Полицейские тоже становятся серьёзными: все они любвеобильные восточные папаши. Номер мобильного телефона бомжа в хасидском малахае извлекается из базы данных почти мгновенно: правильно замечено, что такие люди нарасхват, они персоны публичные. Зовут Рами, фамилия Коэн. Здесь это всё равно как Петя Иванов. Один из полицейских набирает номер, переключает телефон в режим громкой связи, и следующие минут пять в помещении слышны юродивые вопли бездомного придурка, у которого всего-то и пытаются узнать: жива ли его проклятая собака. «Я на тебя срать хотел! Я тебя имел туда-сюда! – разносится по всему полицейскому участку, – я твою маму знать хотел там и сям! – Поразительно, насколько совпадают в матерной ругани разных народов топография и обозначения анатомических деталей! – И меня ты не найдёшь, и собаку мою не достанешь, и вообще, я живу в Ашкелоне!»
Он отключается, а Гуревич думает: интересно, что своего пса этот бродячий псих защищает куда лучше так называемых интеллигентных людей.
Между тем время идёт, ребёнка необходимо обезопасить, – неужели придётся обкалывать ему лицо?
– Ребёнок! – вскрикивает Гуревич, едва ли не рыдая. – За что он должен терпеть такую боль!
И тогда вступает в действие круговая порука сердобольных израильских папаш, которые тут по случаю оказались полицейскими при исполнении. Они мгновенно связываются с полицейским управлением в Ашкелоне, и разговор их течёт, журчит и вьётся, как лепет струй, как щебет двух мамочек на детской площадке:
«Послушай, душа моя… не стал бы тебя беспокоить, но дело в ребёнке… Совсем малыш, бедняга… такие страдания… Представь, как он будет плакать…»
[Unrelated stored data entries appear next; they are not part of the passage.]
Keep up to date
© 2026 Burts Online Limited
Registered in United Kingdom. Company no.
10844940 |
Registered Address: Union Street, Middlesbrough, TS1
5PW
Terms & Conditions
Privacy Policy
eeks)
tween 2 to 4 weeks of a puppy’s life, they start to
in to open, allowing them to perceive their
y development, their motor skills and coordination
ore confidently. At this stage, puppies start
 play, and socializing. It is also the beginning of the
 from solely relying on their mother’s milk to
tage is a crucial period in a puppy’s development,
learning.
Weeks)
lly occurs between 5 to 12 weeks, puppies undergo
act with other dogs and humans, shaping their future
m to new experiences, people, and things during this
И так далее. Минут пять по кабинету разносится жалостливая поэма, опять же, во всенародном звучании…
(Чего Гуревич на дух не переносит, так это местный восточный рахат-лукум в каждой фразе: вот это самое «душа моя!» – обращённое к мужчине, к женщине, к ребёнку, к почтовому и банковскому чиновнику, к начальнику и к подчинённому. Нет! Никогда и никто не заставит Гуревича, урождённого ленинградца, человека сдержанных чувств, обратиться к незнакомому человеку с этим дурацким сиропом на устах!)
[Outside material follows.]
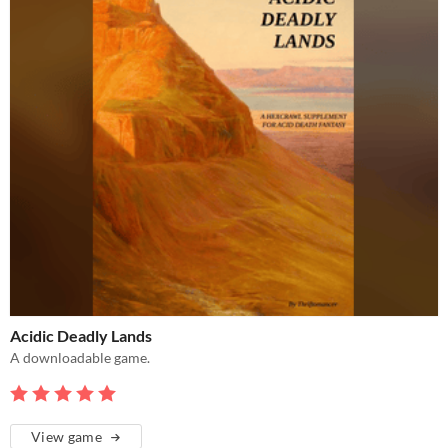
Acidic Deadly Lands
A downloadable game.
View game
Разговор двух полицейских между тем вышел на сухой информационный уровень. Здесь это выглядит так:
– Да, у нас в Ашкелоне всем известен этот подонок Рами. Ну, не подонок, слушай, у него справка, он ранен в голову в Первую Ливанскую кампанию. Когда-то был нормальным парнем, как мы с тобой, теперь же – сам понимаешь. Живёт у сестры, она выгоняет его время от времени, особенно летом, и её, несчастную, можно понять… Этот самый пёс – он его единственный друг, парень. Бросается на любого, кто приблизится к хозяину. Так что извини, душа моя, это мамаша виновата: недоглядела. Лучше надо за ребёнком присматривать.
– …да, но ребёнок, малыш, представь это невинное личико и здоровенную иглу! Вот у меня тут сидит мучитель, фашист из министерства, только и ждёт, чтобы всадить в розовую щёчку… – При этом он вытаращивает глаза и машет возмущённому Гуревичу: мол, брось, не обращай внимания! – Душа моя, представь, какие это страдания! Не мог бы ты мне – одолжение, пустяк… за мной не заржавеет. Пошли по адресу кого-то из твоих ребят, пусть только глянет: собака жива? Если жива, значит, здорова, сволочь. И ребёнок не будет мучиться. Крошка невинная… только представь на его месте своего сыночка, душа моя! Пусть глянет одним глазком – сидит ли она там, во дворе, эта бешеная пиляд!…
И это слово, почерпнутое из языка последней алии, прекрасно прижилось в народной речи.
Начальник участка опускает трубку и многозначительно переглядывается с Гуревичем. Тот вздыхает: надо ждать. Он не может уйти, не выяснив положения вещей.
Дежурный приглашает его присаживаться к столу поближе, а второй полицейский уезжает на мотоцикле и минут через десять возвращается с тремя питами: фалафель, хумус, соленья – всё очень вкусно! Гуревича угощают, он с благодарностью травит байки Отдела укусов… Ребята ржут и в ответ травят байки полицейского участка. Затем секретарша варит кофе, и это настоящий арабский кофе, а не какое-нибудь растворимое дерьмо.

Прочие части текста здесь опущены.